Co-pay Assistance/Providers
We want to thank you for the essential services that you provide to our beneficiaries. To offer you the highest level of service, and to assure prompt and accurate processing of claims, we are partnering with a professional claims administrator, Florida Health Administrators (FHA).
As you are aware, our current process of claim submission is by fax or mail to our office. Once review has been completed, an EOB Billing Letter is sent with the appropriate Ecard information to process payment.
We ask that after April 1, 2017 you submit all claims as outlined below. If you recently filed claims to us, you do not need to take any action as we will make sure to handle the claims appropriately. As a reminder, please submit all previous year claims by March 31, the timely filling cutoff date.
TO FILE A CLAIM
Please review available methods below
PROVIDER REGISTRATION AND CLAIM UPLOAD
Please go here to our Provider Registration and Claim Upload Portal
EDI SUBMISSION
Please use Electronic Payer ID86753. You may also take advantage of the ability to upload claims, review submitted claims, and send/receive messages directly by registering here: Registration Link
PAPER
Please mail the CMS 1500 for Professional Sites of Care or Institutional Providers the UB-04 to FHA-TPA at the following P.O. Box.
Florida Health Administrators TPA
P.O. Box 21426
Eagan, MN 55121
Please make sure to include a copy of the Explanation of Payment from the primary payor and indicate the member’s identification number. For Plan name, please use The Assistance Fund to complete the secondary or tertiary payor in Form Locator 61 for UB-04, and for the CMS, please use The Assistance Fund for Box 9c. Place The Assistance Fund member’s ID into Box 1a.
FAX
Please fax the CMS 1500 for Professional Sites of Care or Institutional Providers the UB-04 to FHA-TPA at the following Fax Number.
Fax Number – (954) 901-2711
Please make sure to include a copy of the Explanation of Payment from the primary payor and indicate the member’s identification number. For Plan name, please use The Assistance Fund to complete the secondary or tertiary payor in Form Locator 61 for UB-04, and for the CMS, please use The Assistance Fund for Box 9c. Place The Assistance Fund member’s ID into Box 1a.
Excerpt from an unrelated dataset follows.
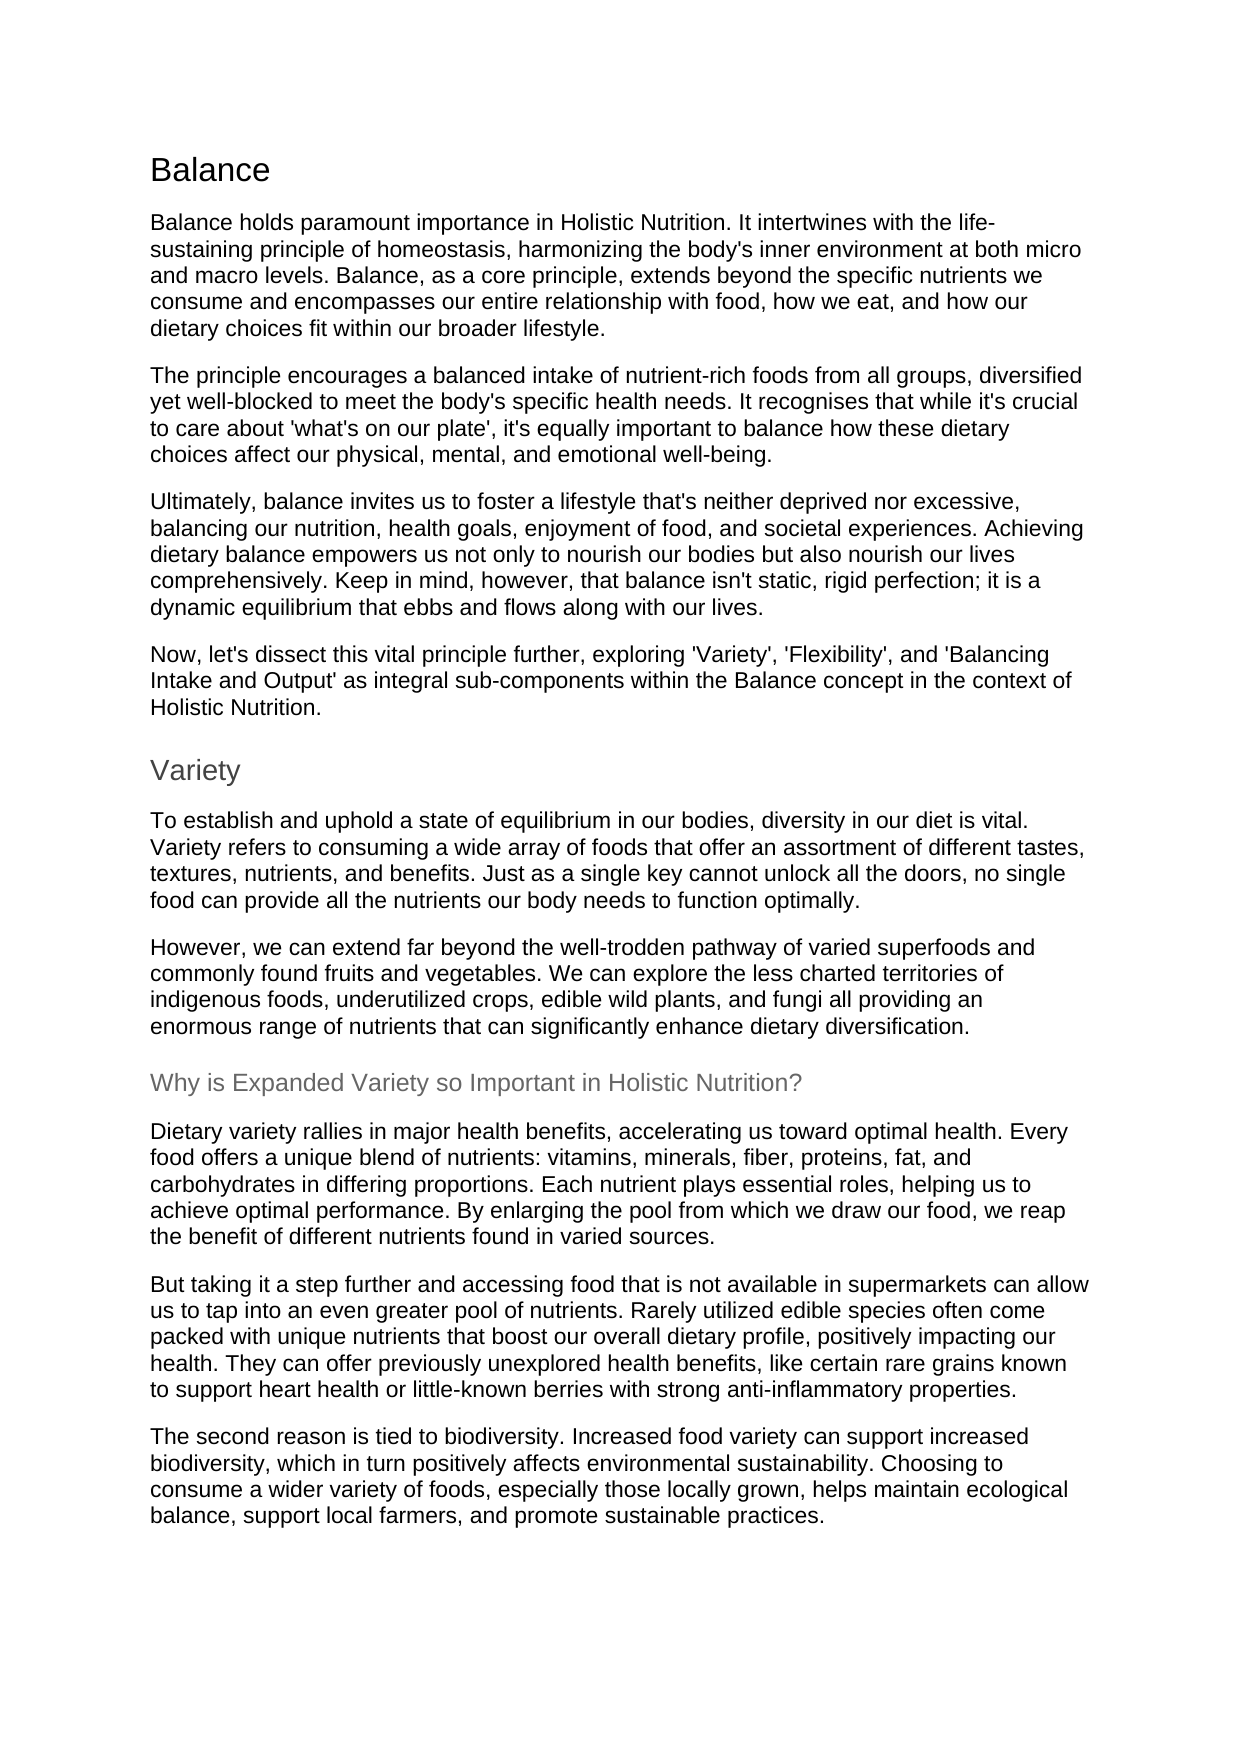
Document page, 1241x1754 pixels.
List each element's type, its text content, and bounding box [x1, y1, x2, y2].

TO RECEIVE PAYMENT ON A CLAIM
please review the available payment methods below
QUICREMIT
A fax is sent to your office containing a virtual credit card with a number unique to each payment transaction. The amount of credit is for the total due for claims processed during that cycle for all Payers members. You will receive a detailed Explanation of Payment in the fax along with the card number. Please note
- Standard credit card debit transaction fees apply. Payments are received 7-10 days earlier than paper checks since there are no print and mail delays.
You can “opt out” of this payment option at any time by calling 888-834-3511. If you “opt-out” all future payments will be delivered via Electronic Fund Transfers (EFT) or paper check at your direction.
ELECTRONIC FUNDS TRANSFER (EFT) / AUTOMATED CLEARING HOUSE (ACH)
By providing your banking account information to ECHO, you can receive payment via EFT.
- Minimal transaction fees may apply to EFTs. We recommend that you check with your banking institution. Payments are typically received 2-5 days faster than paper checks since there is no print and mail delays.
- You may “opt in” to this process by logging in to www.providerpayments.com . If you chose this option, you would continue to receive payments via EFT until such time as you call and let us know that you prefer another payment option.
PAPER CHECK
To receive paper checks, please call 888-834-3511.
If you select this option, you will receive payments via paper check until you call and elect another payment option.
If you are already registered with ECHO or QuicRemit, there is no additional action required.